From the catch it while you can file: Mark Steyn recently posted an archived review he wrote of Saving Private Ryan in 1998. The Monk felt that Spielberg made a technically brilliant and directorially visionary movie that absolutely sucked from premise to message: how can a Jew, and the man who helmed Schindler's List, make an anti-war movie whose subject is World War II?
Here are some excerpts:
Purporting to be a recreation of the US landings on Omaha Beach, Private Ryan is actually an elite commando raid by Hollywood and the Hamptons to seize the past. After the spectacular D-Day prologue, the film settles down, Tom Hanks and his men are dispatched to rescue Matt Damon (the elusive Private Ryan) and Spielberg finds himself in need of the odd line of dialogue. Endeavouring to justify their mission to his unit, Hanks's sergeant muses that, in years to come when they look back on the war, they'll figure that `maybe saving Private Ryan was the one decent thing we managed to pull out of this whole godawful mess'. Once upon a time, defeating Hitler and his Axis hordes bent on world domination would have been considered `one decent thing'. Even soppy liberals figured that keeping a few million more Jews from going to the gas chambers was `one decent thing'. When fashions in victim groups changed, ending the Nazi persecution of pink-triangled gays was still `one decent thing'. But, for Spielberg, the one decent thing is getting one GI joe back to his picturesque farmhouse in Iowa.

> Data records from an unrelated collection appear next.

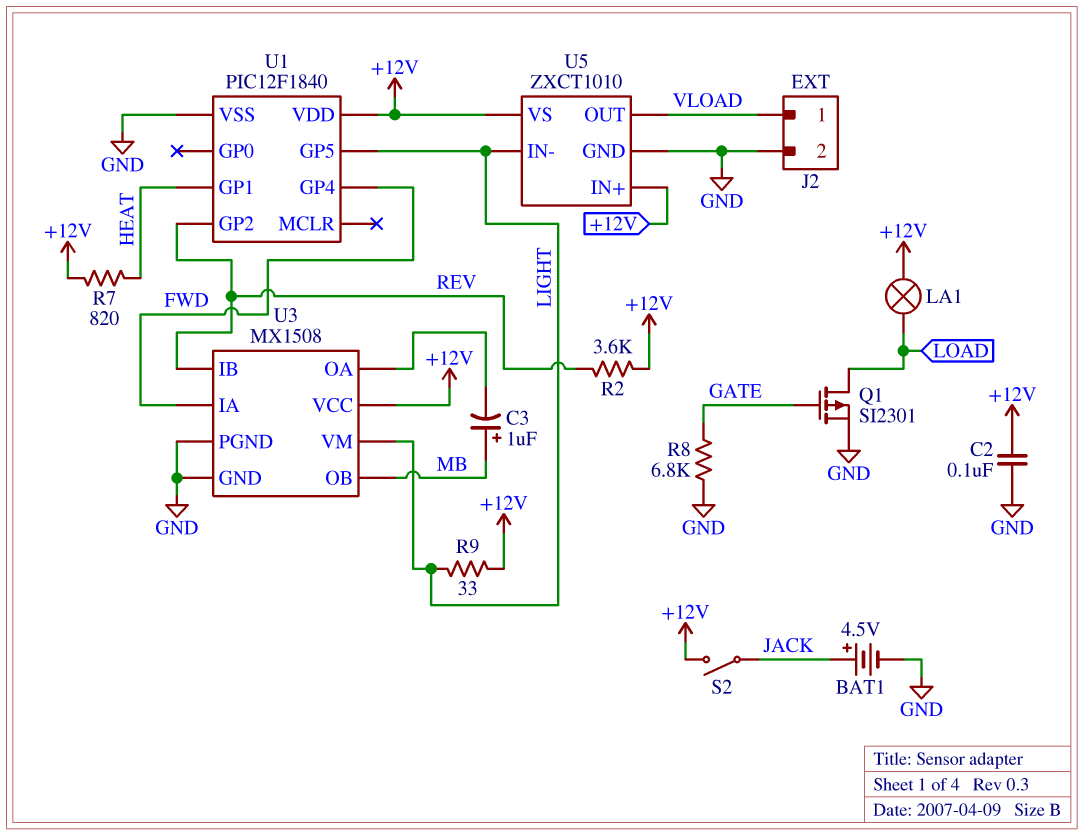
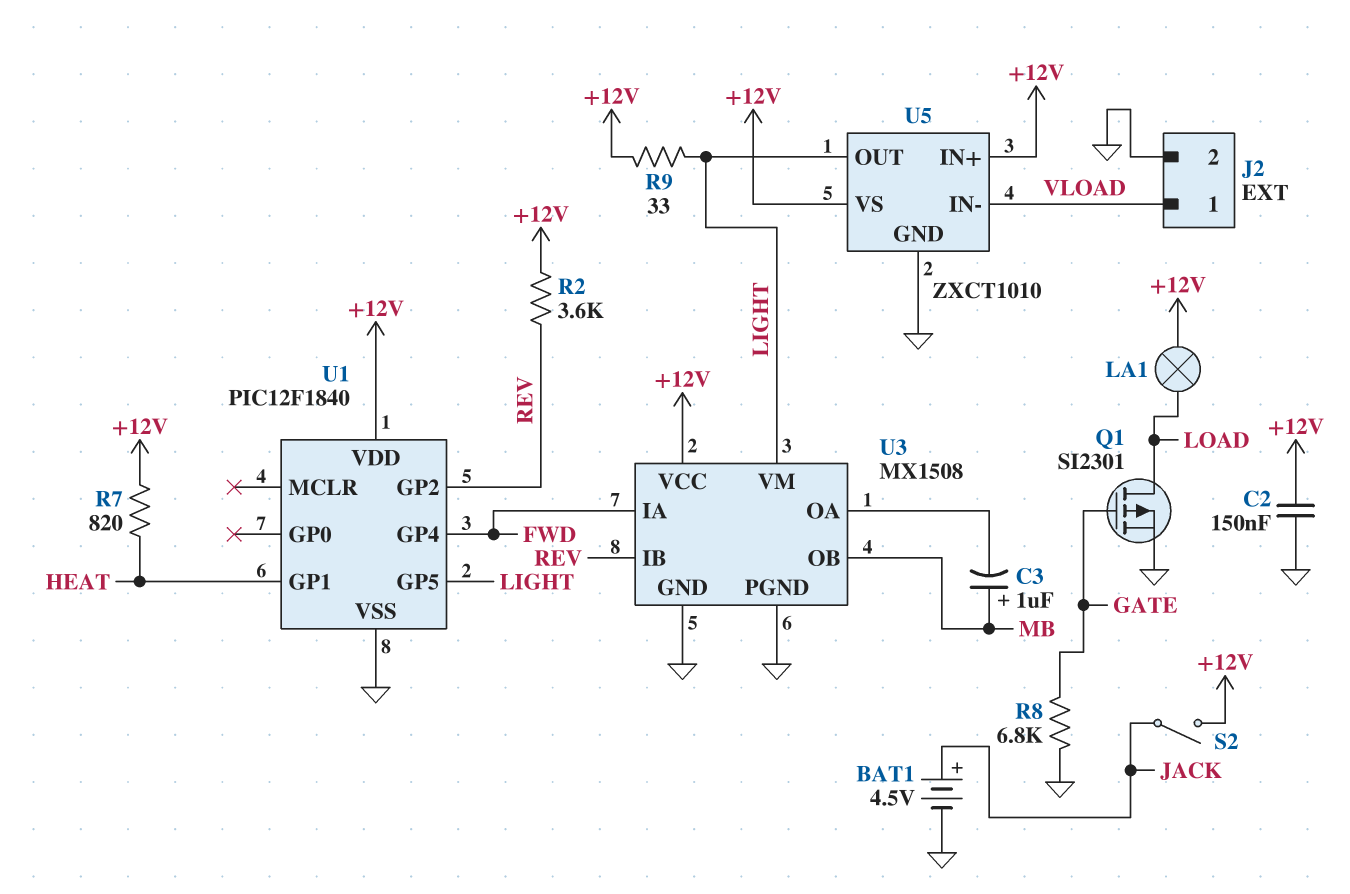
C2: 100nF (+12V, GND) -> 150nF (+12V, GND)
U5 pin IN-: LIGHT -> VLOAD
U5 pin OUT: VLOAD -> LIGHT

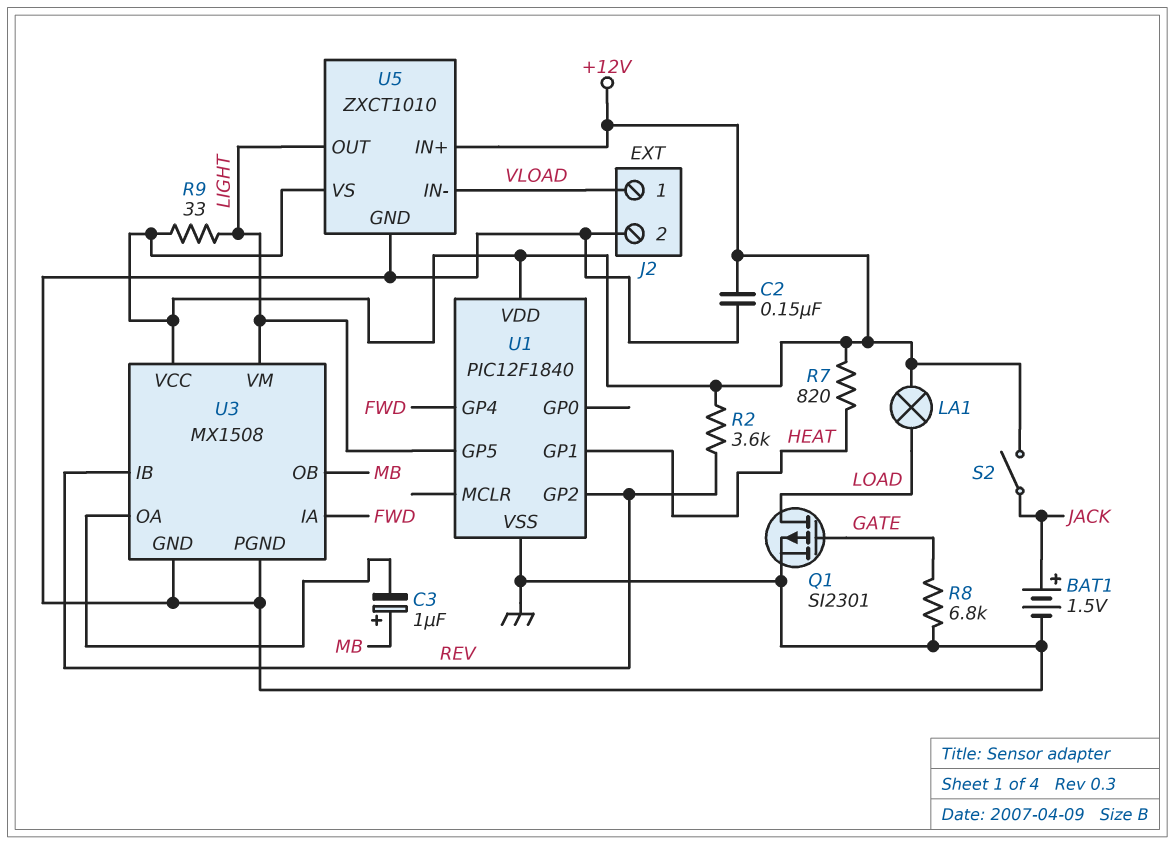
BAT1: 4.5V (plus JACK, minus GND) -> 1.5V (plus JACK, minus GND)

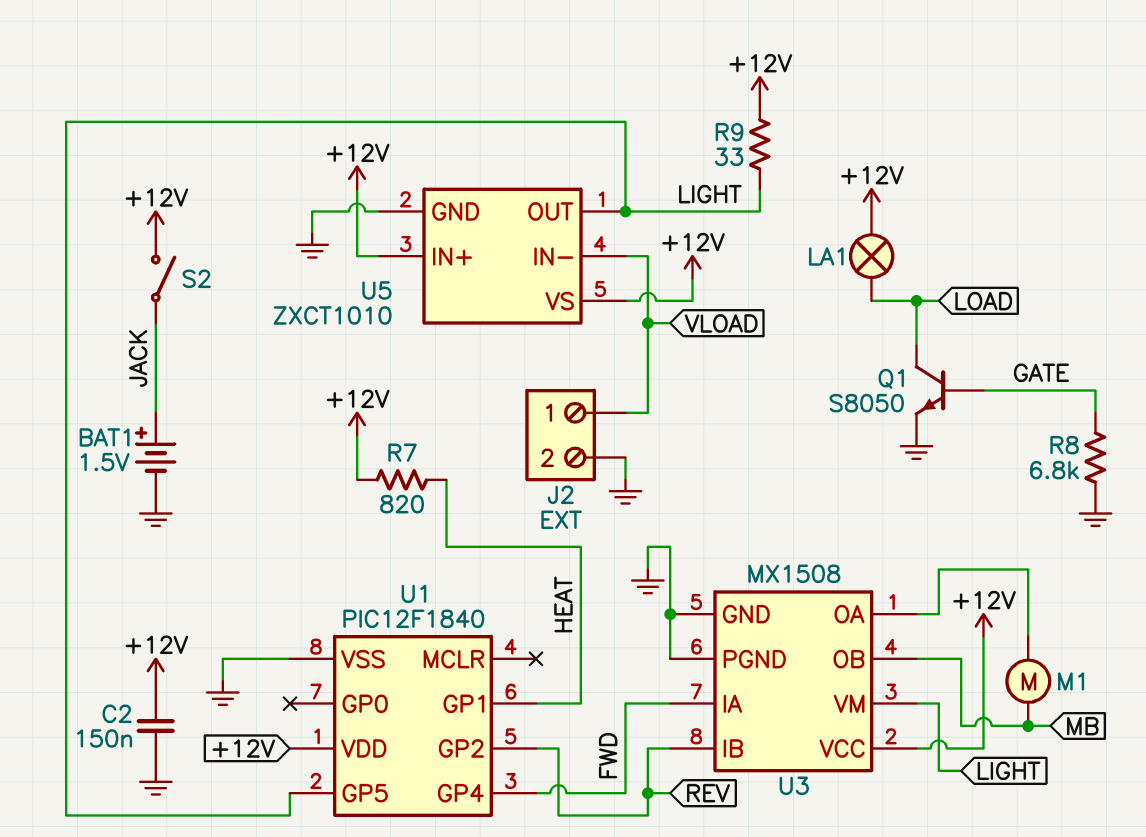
C3: 1uF (plus MB, minus U3/OA) -> none
M1: none -> motor (MB, U3/OA)
Q1: PMOS SI2301 (G GATE, D LOAD, S GND) -> NPN S8050 (B GATE, C LOAD, E GND)
R2: 3.6k (+12V, REV) -> none

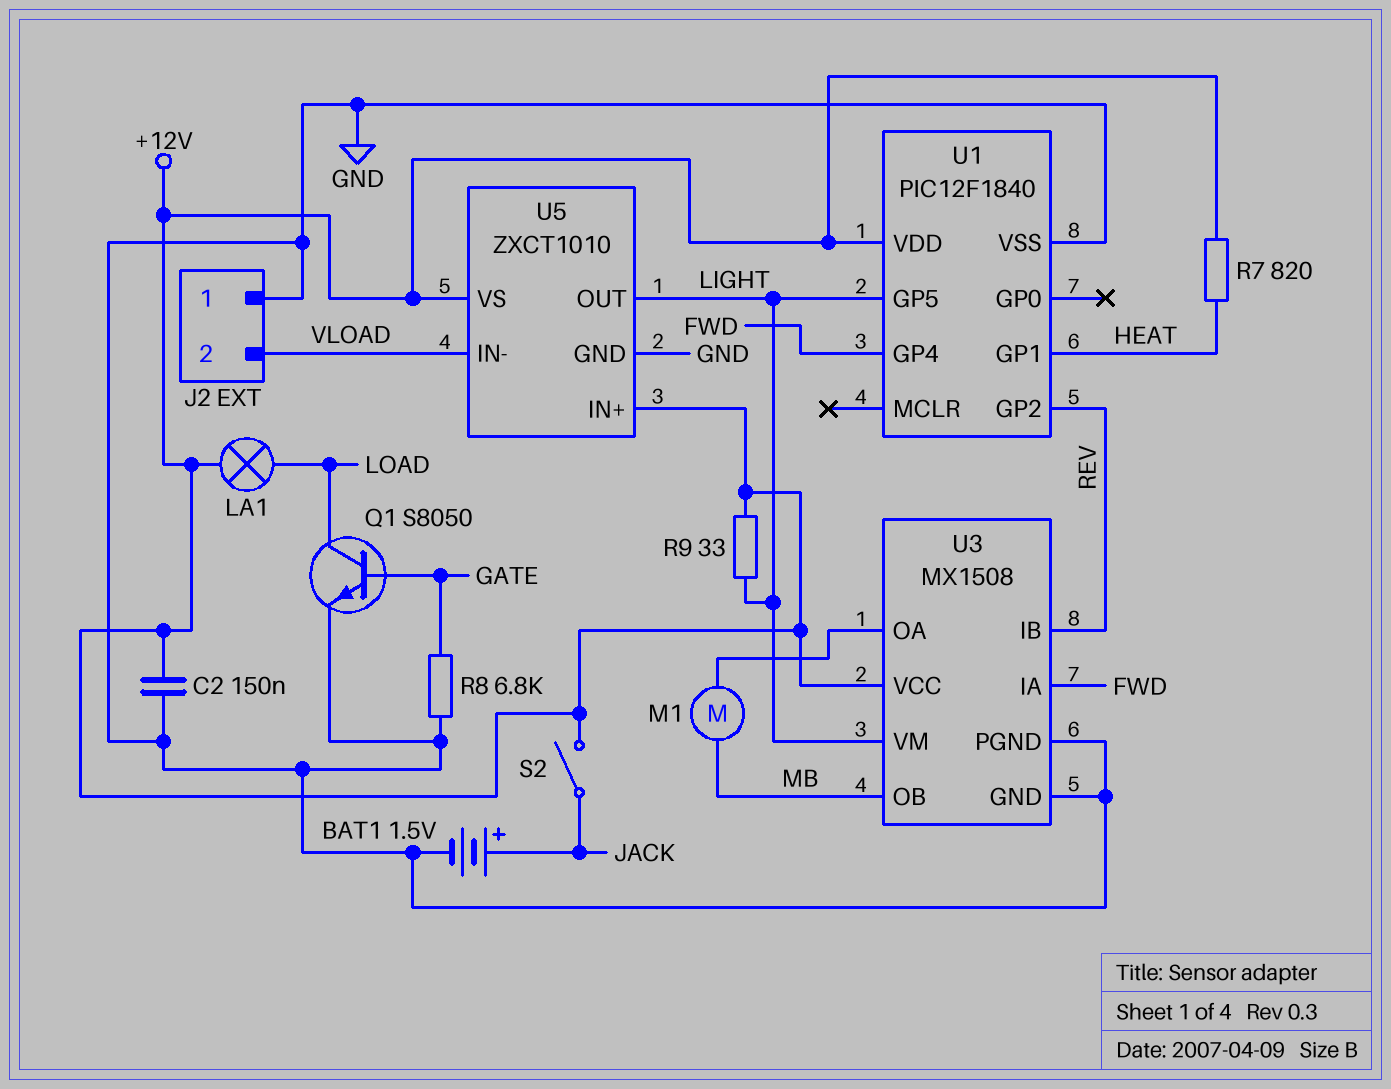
J2 pin 1: VLOAD -> GND
J2 pin 2: GND -> VLOAD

Saving Private Ryan isn't an anti-war film in the sense that, say, principled pictures like All Quiet on the Western Front are. Instead, as usual with Spielberg, it's his take on his own childhood: it's an anti-warfilm film. As far as the real war's concerned, it seems to be too much for him to comprehend. In a few coherent interviews, he's suggested that the war was worth fighting because it produced the babyboomers. But it's flattering him to pretend he has any view on the war one way or another: with his customary lack of imagination, he simply cannot conceive of a world where men are prepared, quietly and without fanfare, to die for their country. Perhaps he has a point: in a narcissistic Clinto-Spielbergian culture, it's hard to see what would now drive the general populace to risk their lives.